Her eyes lit up for a moment. She probably found it refreshing to not get the same tired legal questions. In fact, she said that she cobbled her outfit together while on a business trip, and took a particular pride in not simply taking a designer’s brand.  “Thank God for vanity,” I thought. And predictability.


“There was a time when women had a tougher time of it with Chinese clients,” I followed up. “A person has to be careful about dress, custom and culture. Do you see more women in the Chinese business community?”


Observation, Comment, Question. Wash, Rinse, Repeat. Thankfully, I was on autopilot now.


Unexpectedly, the light fell from her eyes. “As I said earlier…..” she dryly started to reply, and I realized that she had already covered the obligatory nod to the importance of culture in Asian business. I had not been paying attention. Where was my mind today?


So far today, I had not received one single text from Diana. I could not help noticing that this may have been the first time in a year that happened. Was she really angry with me, or really hurt? Maybe I should send flowers, or would that be cliché? I really wanted her to know that I meant no harm. I wanted her to know that it hurt me as much as her, more in fact, to offend her. How could I let her know that? How could she not know that?


May’s lips had stopped moving again. That meant it was my turn to talk and convince her that I was worthy of a referral. My next words would be very important. May was not going to wait around all night for me to prove myself. This was the moment I had waited 20 years for, and all I could think about was the cell phone sitting between us like our own private Great Wall. If there were no text, it meant that Diana was angry, and I would feel terrible, but if there were a text, that would mean that I was forgiven, and I would feel great. Which would it be – terrible? Or great? The suspense was killing me.

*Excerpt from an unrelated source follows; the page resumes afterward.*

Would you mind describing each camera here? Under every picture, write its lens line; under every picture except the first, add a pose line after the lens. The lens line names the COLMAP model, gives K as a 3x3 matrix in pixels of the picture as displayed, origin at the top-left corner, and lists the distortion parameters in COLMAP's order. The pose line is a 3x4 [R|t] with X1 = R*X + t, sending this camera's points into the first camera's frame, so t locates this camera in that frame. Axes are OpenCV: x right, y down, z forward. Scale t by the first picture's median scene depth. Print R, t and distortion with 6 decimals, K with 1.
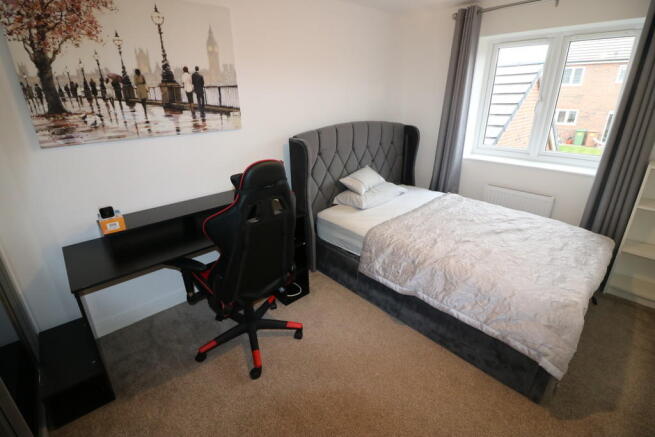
lens RADIAL K [[304.7, 0, 324.1], [0, 304.7, 216.0], [0, 0, 1]] dist [-0.019598, -0.003496]
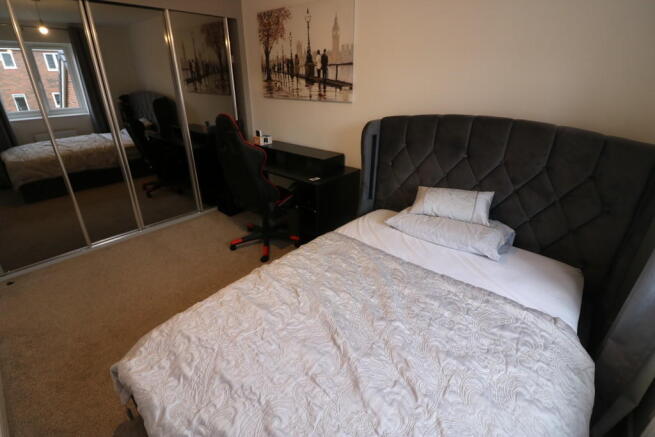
lens RADIAL K [[304.7, 0, 322.1], [0, 304.7, 216.9], [0, 0, 1]] dist [-0.019598, -0.003496]
pose [[0.100456, 0.433922, -0.895333, 1.074642], [-0.365997, 0.852903, 0.372294, -0.361048], [0.925178, 0.290290, 0.244493, 0.884966]]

That was the problem with Diana. We were so involved with each other that little problems seemed huge. The plus side of our intimacy was that we could enjoy a quiet café together, and we could cry in front of each other with no shame or reservation. That kind of closeness is rare in life, and it was terrific! It justified all that I was going through now. If by some cosmic justice things would all “even out” in the end, I was due for some big highs today. Did I have a text message waiting?

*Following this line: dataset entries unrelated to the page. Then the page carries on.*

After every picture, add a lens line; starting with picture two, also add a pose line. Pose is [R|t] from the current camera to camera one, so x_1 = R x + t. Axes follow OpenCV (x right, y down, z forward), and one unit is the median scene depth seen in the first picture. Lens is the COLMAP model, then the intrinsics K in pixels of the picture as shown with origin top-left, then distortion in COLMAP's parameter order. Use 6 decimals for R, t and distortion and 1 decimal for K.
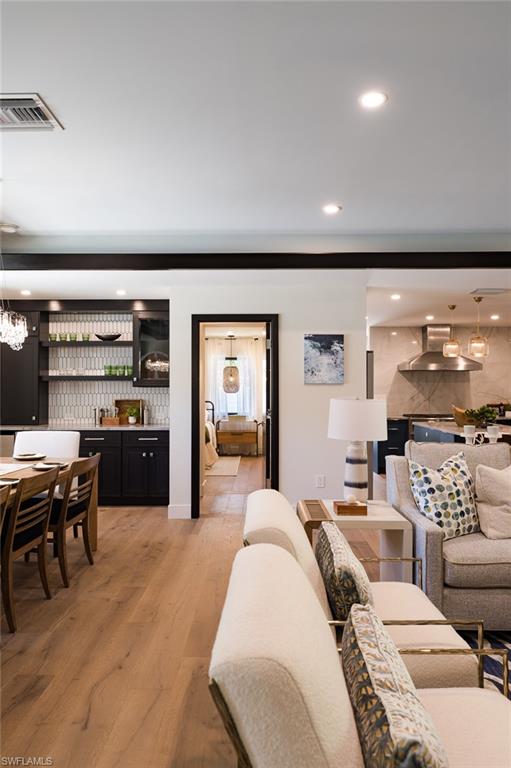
lens RADIAL K [[540.2, 0, 257.5], [0, 540.2, 382.8], [0, 0, 1]] dist [0.000227, -0.014247]
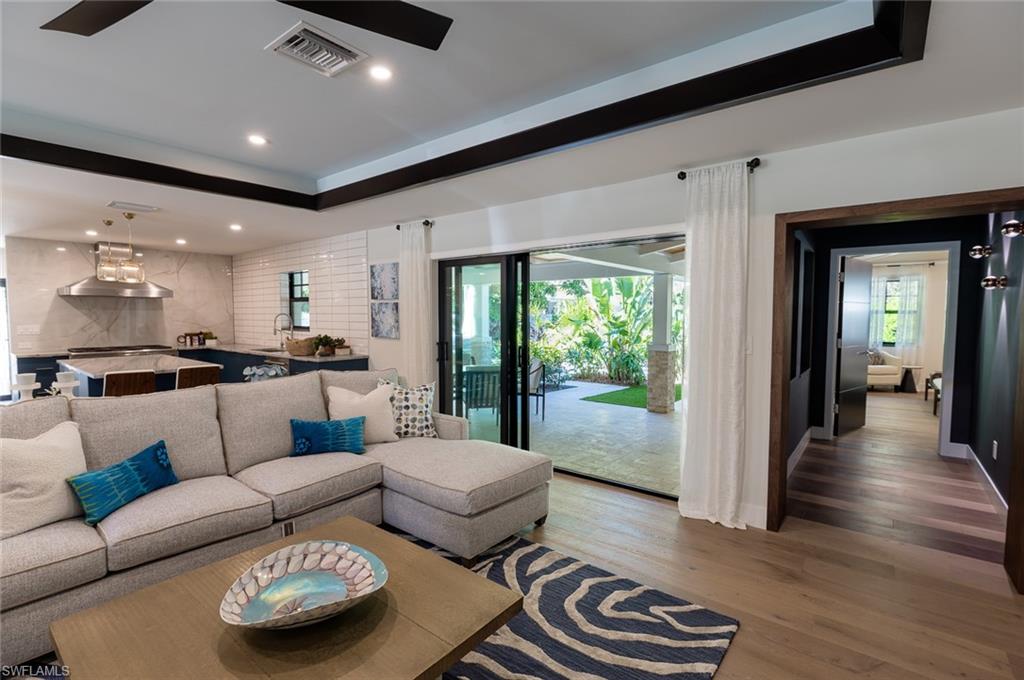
lens RADIAL K [[471.0, 0, 509.6], [0, 471.0, 338.7], [0, 0, 1]] dist [-0.008805, -0.003507]
pose [[0.615794, -0.040846, 0.786848, 0.177272], [-0.009476, 0.998199, 0.059233, -0.007300], [-0.787850, -0.043931, 0.614298, 0.052705]]
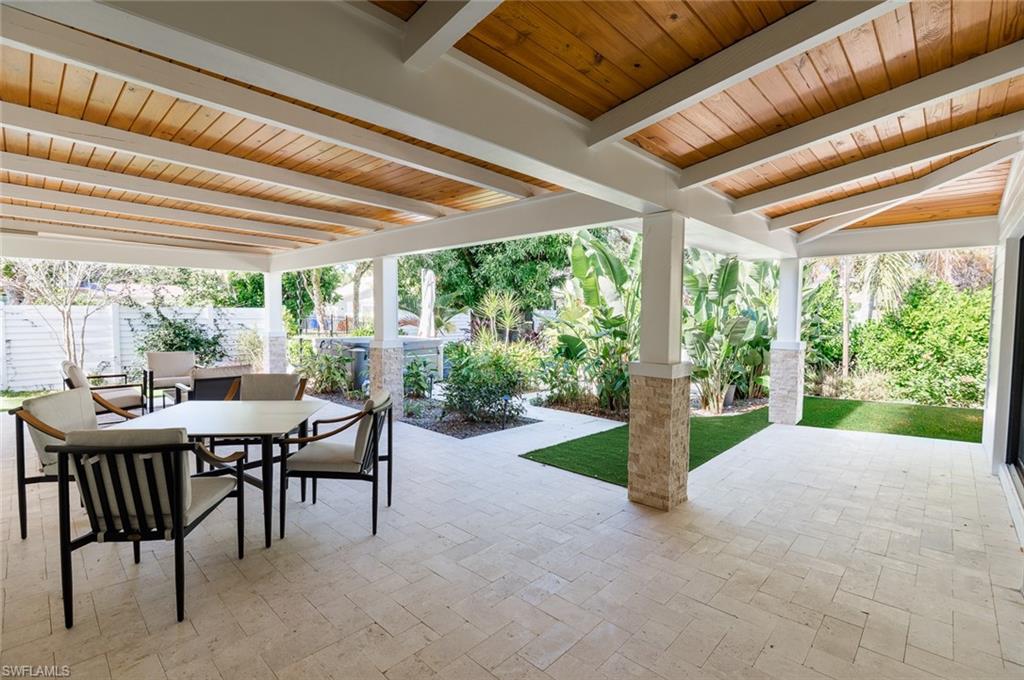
lens RADIAL K [[471.0, 0, 506.6], [0, 471.0, 339.4], [0, 0, 1]] dist [-0.008805, -0.003507]
pose [[0.682609, -0.039246, 0.729729, 0.791717], [-0.013980, 0.997673, 0.066733, 0.009644], [-0.730650, -0.055754, 0.680472, 0.225029]]
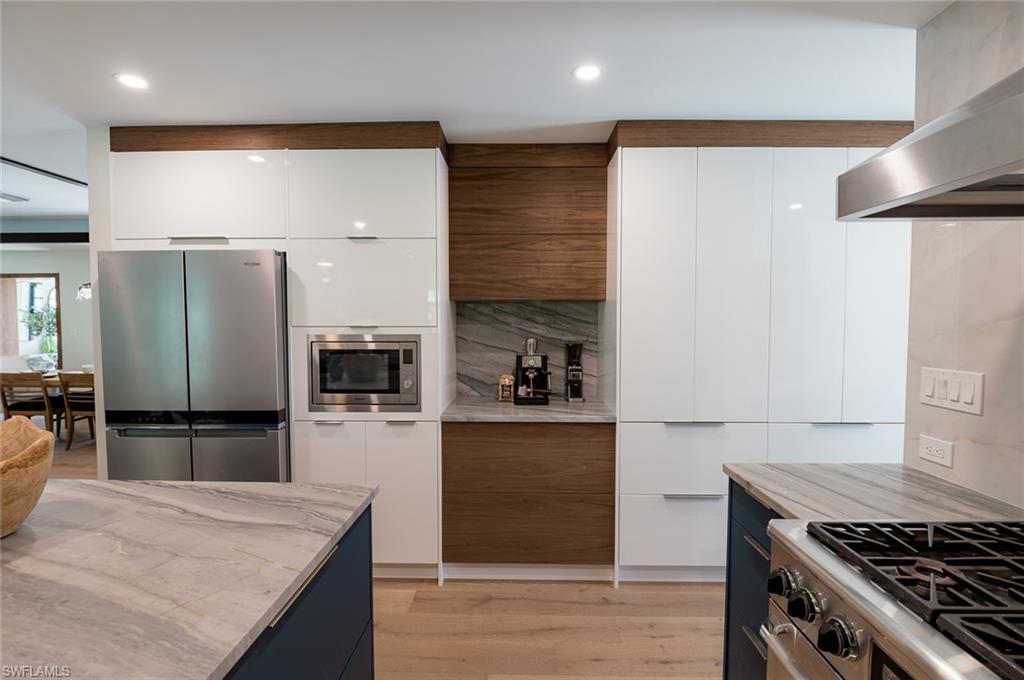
lens RADIAL K [[471.0, 0, 516.7], [0, 471.0, 339.2], [0, 0, 1]] dist [-0.008805, -0.003507]
pose [[-0.009051, 0.034785, -0.999354, 0.544262], [0.008131, 0.999364, 0.034711, 0.006486], [0.999926, -0.007811, -0.009328, 1.202981]]
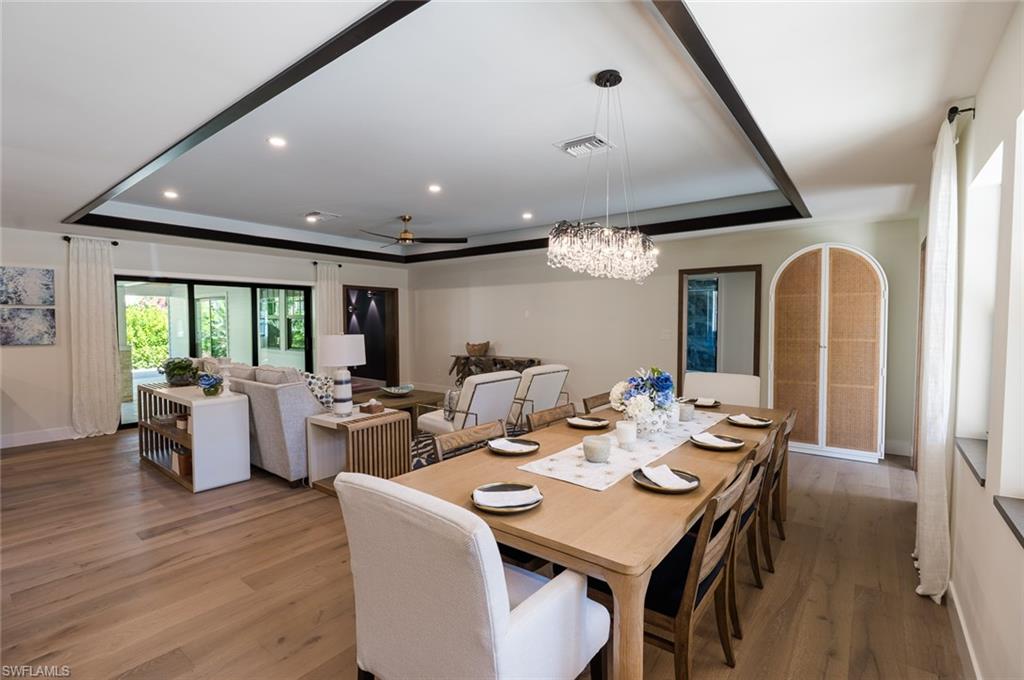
lens RADIAL K [[471.0, 0, 507.9], [0, 471.0, 340.1], [0, 0, 1]] dist [-0.008805, -0.003507]
pose [[-0.794369, -0.027286, 0.606823, -0.431342], [-0.008707, 0.999399, 0.033541, 0.000818], [-0.607374, 0.021360, -0.794129, 0.868288]]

My hour with May was coming to a close, and I had not made an impression. A lot was riding on this – 20 years had led up to this meeting, and I found that I had no game.


Sometimes a guy just has no rhythm. Some days a person is just tired. Some days a person’s timing will be off. And some days a person has carelessly hurt someone they care about and simply cannot be in the present no matter what the stakes. The solution on those days is to retreat and regroup. It was time to bail.

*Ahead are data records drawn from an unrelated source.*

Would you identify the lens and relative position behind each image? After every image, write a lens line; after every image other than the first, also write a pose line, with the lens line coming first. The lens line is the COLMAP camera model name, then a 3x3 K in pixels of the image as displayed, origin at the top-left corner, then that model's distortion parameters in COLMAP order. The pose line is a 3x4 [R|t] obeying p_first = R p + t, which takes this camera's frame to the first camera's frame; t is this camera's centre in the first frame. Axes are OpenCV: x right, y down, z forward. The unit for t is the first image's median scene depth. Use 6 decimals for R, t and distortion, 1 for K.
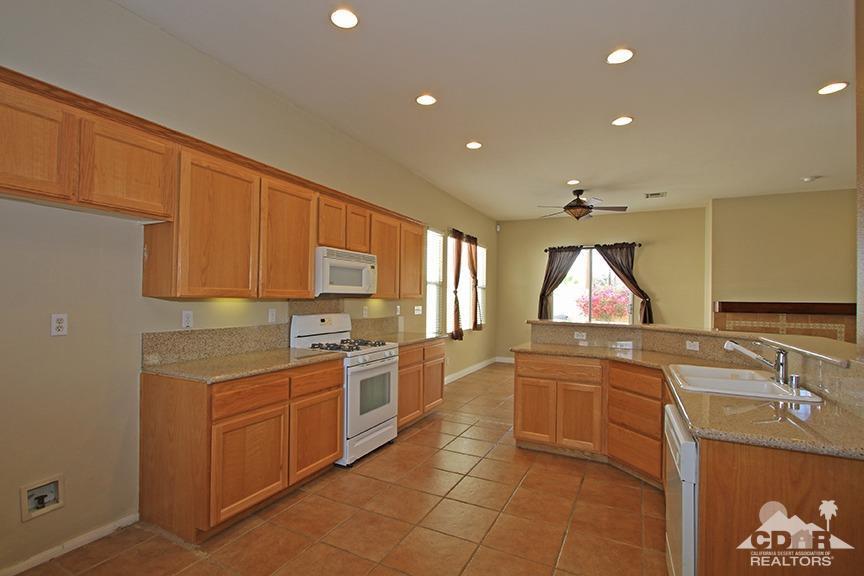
lens RADIAL K [[416.8, 0, 425.7], [0, 416.8, 291.8], [0, 0, 1]] dist [-0.016270, 0.005304]
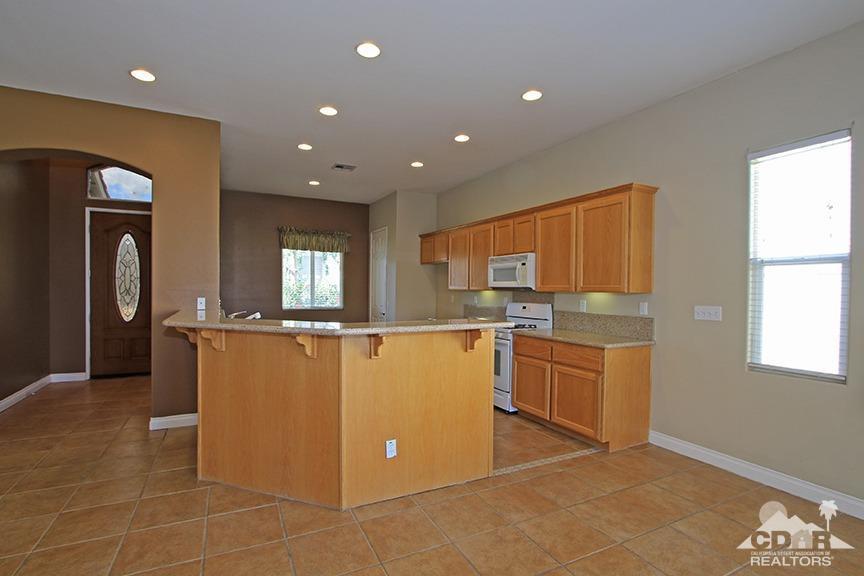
lens RADIAL K [[410.5, 0, 422.4], [0, 410.5, 294.2], [0, 0, 1]] dist [-0.016576, 0.001062]
pose [[-0.597646, -0.009206, -0.801707, 0.654967], [-0.008320, 0.999951, -0.005280, 0.022799], [0.801717, 0.003515, -0.597694, 0.995686]]
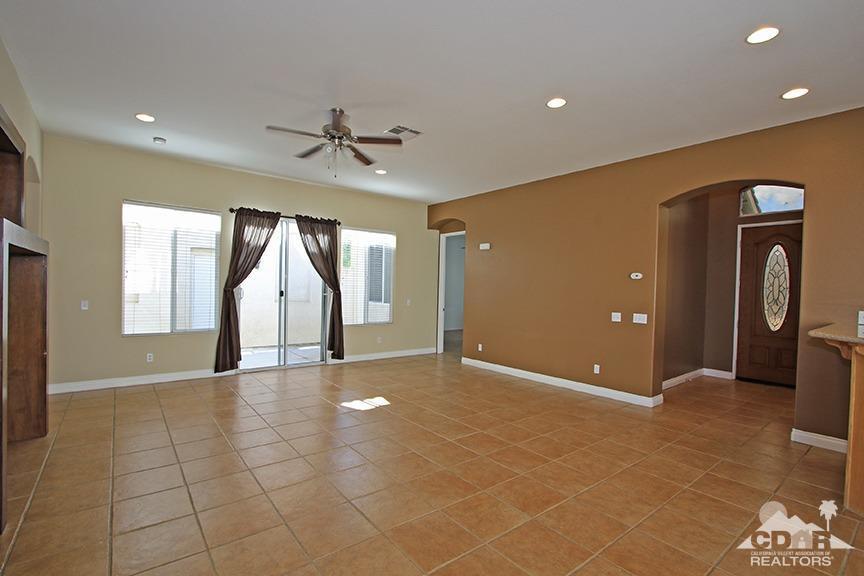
lens RADIAL K [[397.7, 0, 424.9], [0, 397.7, 294.6], [0, 0, 1]] dist [-0.017336, 0.000228]
pose [[-0.908126, -0.044462, 0.416329, 0.675080], [-0.042941, 0.998993, 0.013022, 0.024472], [-0.416489, -0.006052, -0.909121, 1.075124]]
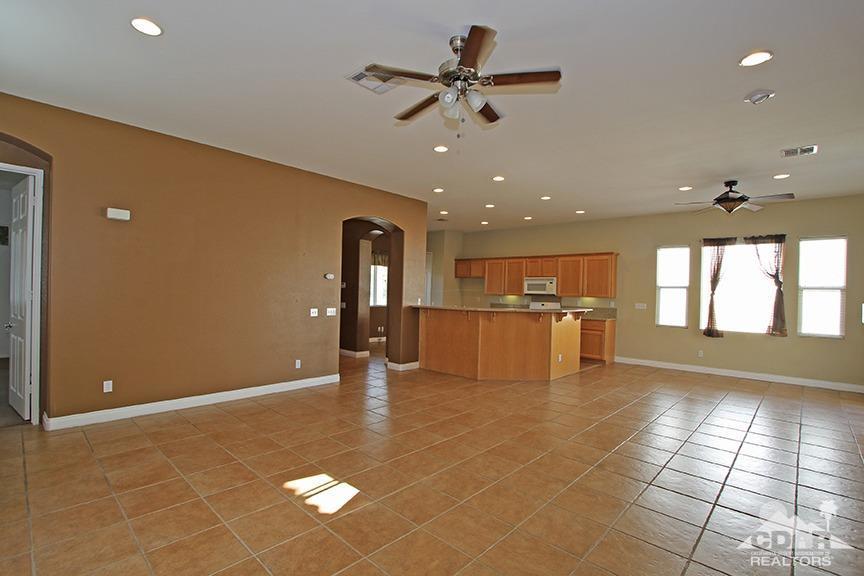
lens RADIAL K [[402.1, 0, 424.8], [0, 402.1, 294.0], [0, 0, 1]] dist [-0.015804, 0.000268]
pose [[-0.277859, -0.016497, -0.960480, 1.516082], [-0.015633, 0.999798, -0.012650, 0.030076], [0.960495, 0.011500, -0.278061, 0.645703]]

“May,” I said. “I know that you have other pressing engagements, so I wonder if we could continue this meeting in the morning?”


She paused to consider that. It was late, but did she really want to have to do this again tomorrow?


I added that I would only have 20 minutes or so in the morning before my flight. Mentioning the time constraint was important, since she might not want to meet with me if it would eat too much into her day.


“Yes.” She said as she stood up to leave. “Let’s meet tomorrow morning.” I complimented her again on her outfit as she left.  It really did look Asian. Only a few women could pull that off. I wasn’t sure whether she was one of them but, no matter, as I would have my “day two.” As I watched her walk away, I sipped my vodka tonic and contemplated that I should be feeling relieved right now.  I should be feeling good. My phone was staring at me. It was time to check my text messages.